Activity: Go through the entries below. Copy each line in which "cytoplasmic" appears.

Data for processing:

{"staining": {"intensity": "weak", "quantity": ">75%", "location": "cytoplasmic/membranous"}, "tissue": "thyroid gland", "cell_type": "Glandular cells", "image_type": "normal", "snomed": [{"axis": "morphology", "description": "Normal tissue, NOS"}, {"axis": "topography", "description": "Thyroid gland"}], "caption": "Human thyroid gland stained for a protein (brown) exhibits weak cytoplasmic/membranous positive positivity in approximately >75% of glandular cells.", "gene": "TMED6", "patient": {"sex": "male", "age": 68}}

==

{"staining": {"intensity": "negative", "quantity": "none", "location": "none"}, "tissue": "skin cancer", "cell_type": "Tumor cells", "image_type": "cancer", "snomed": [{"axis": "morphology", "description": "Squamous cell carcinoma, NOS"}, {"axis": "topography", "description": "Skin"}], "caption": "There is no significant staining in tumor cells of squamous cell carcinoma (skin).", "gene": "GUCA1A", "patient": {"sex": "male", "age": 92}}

---

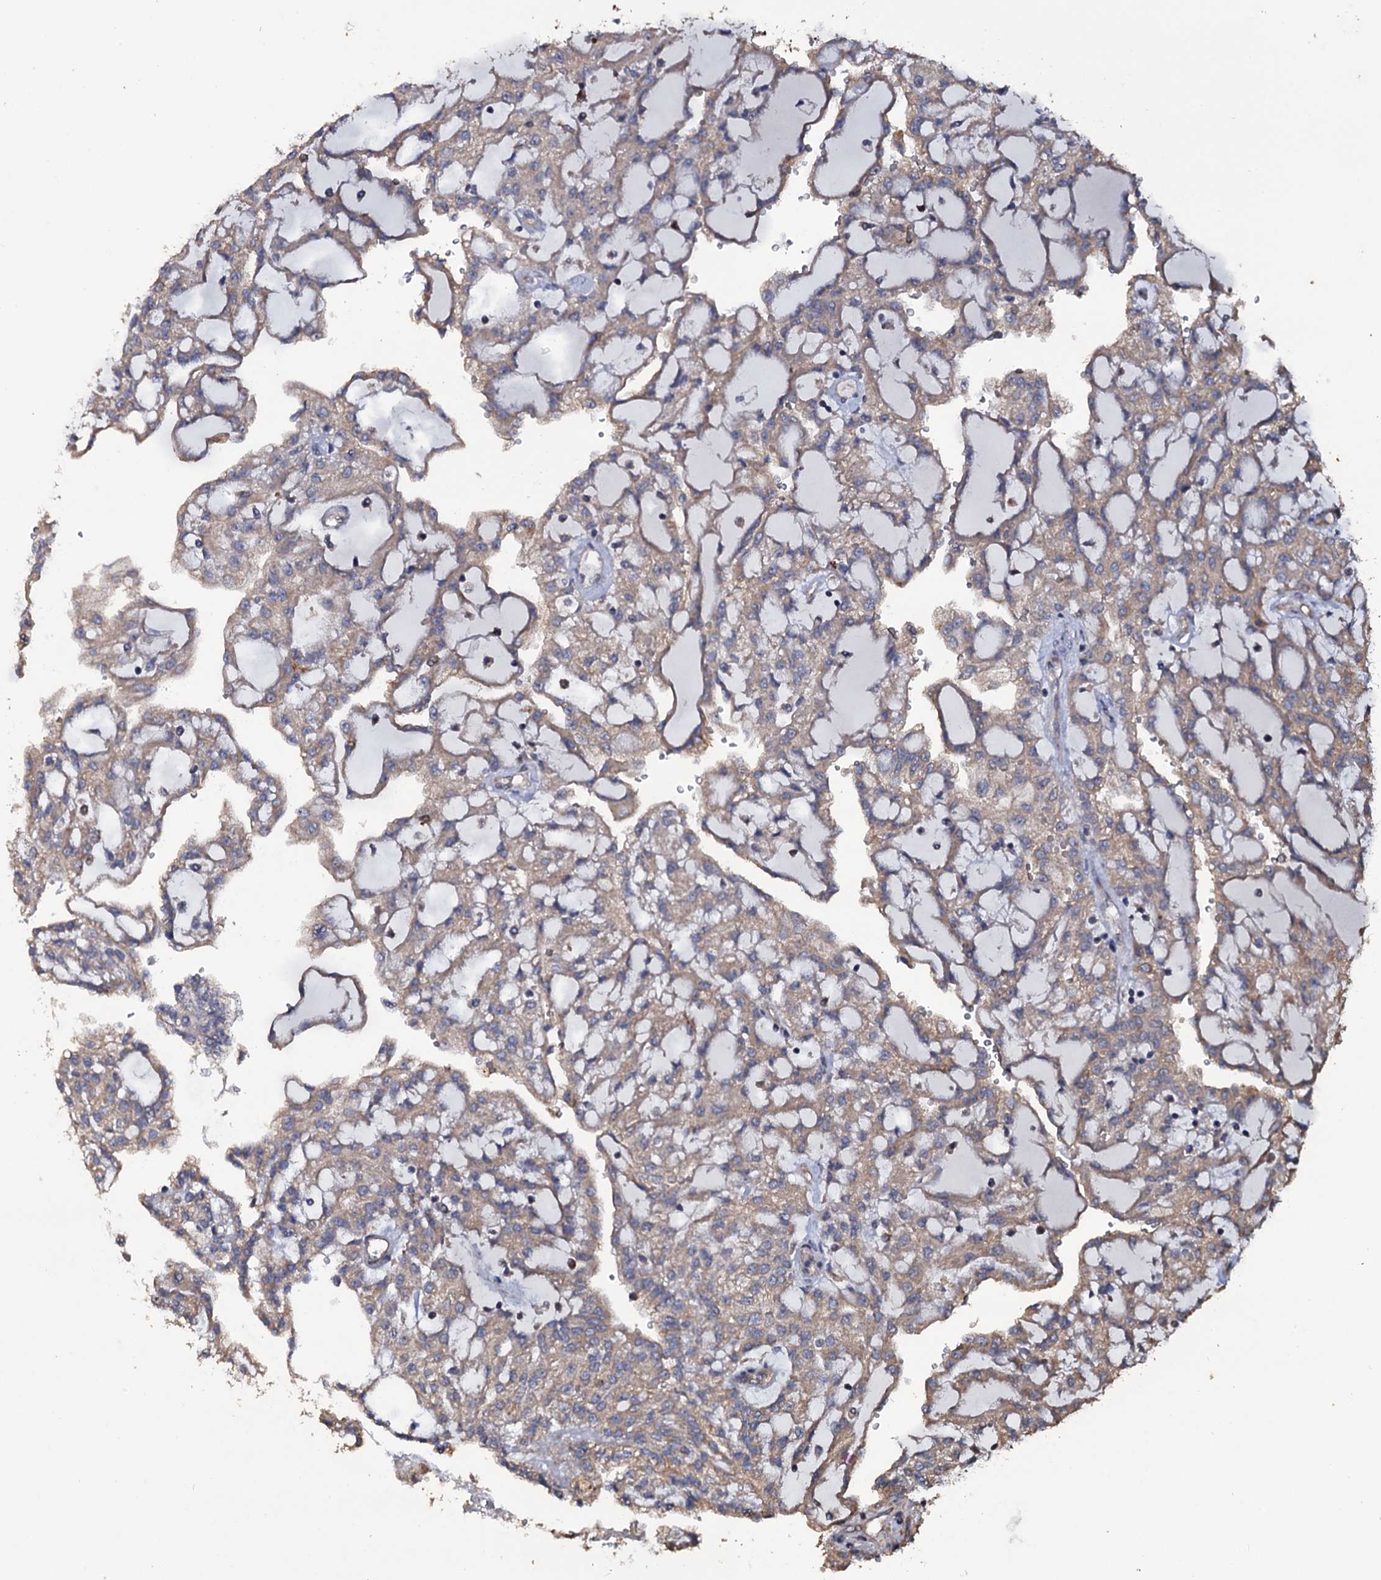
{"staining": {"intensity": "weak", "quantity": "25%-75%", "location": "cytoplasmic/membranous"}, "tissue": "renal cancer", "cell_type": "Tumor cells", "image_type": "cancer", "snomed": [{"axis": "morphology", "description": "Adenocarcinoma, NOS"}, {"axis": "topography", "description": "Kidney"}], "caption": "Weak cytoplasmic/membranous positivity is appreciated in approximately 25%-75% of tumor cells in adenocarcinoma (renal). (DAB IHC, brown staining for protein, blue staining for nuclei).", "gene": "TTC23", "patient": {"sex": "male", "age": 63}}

Task response:
{"staining": {"intensity": "weak", "quantity": ">75%", "location": "cytoplasmic/membranous"}, "tissue": "thyroid gland", "cell_type": "Glandular cells", "image_type": "normal", "snomed": [{"axis": "morphology", "description": "Normal tissue, NOS"}, {"axis": "topography", "description": "Thyroid gland"}], "caption": "Human thyroid gland stained for a protein (brown) exhibits weak cytoplasmic/membranous positive positivity in approximately >75% of glandular cells.", "gene": "TMED6", "patient": {"sex": "male", "age": 68}}
{"staining": {"intensity": "weak", "quantity": "25%-75%", "location": "cytoplasmic/membranous"}, "tissue": "renal cancer", "cell_type": "Tumor cells", "image_type": "cancer", "snomed": [{"axis": "morphology", "description": "Adenocarcinoma, NOS"}, {"axis": "topography", "description": "Kidney"}], "caption": "Weak cytoplasmic/membranous positivity is appreciated in approximately 25%-75% of tumor cells in adenocarcinoma (renal). (DAB IHC, brown staining for protein, blue staining for nuclei).", "gene": "TTC23", "patient": {"sex": "male", "age": 63}}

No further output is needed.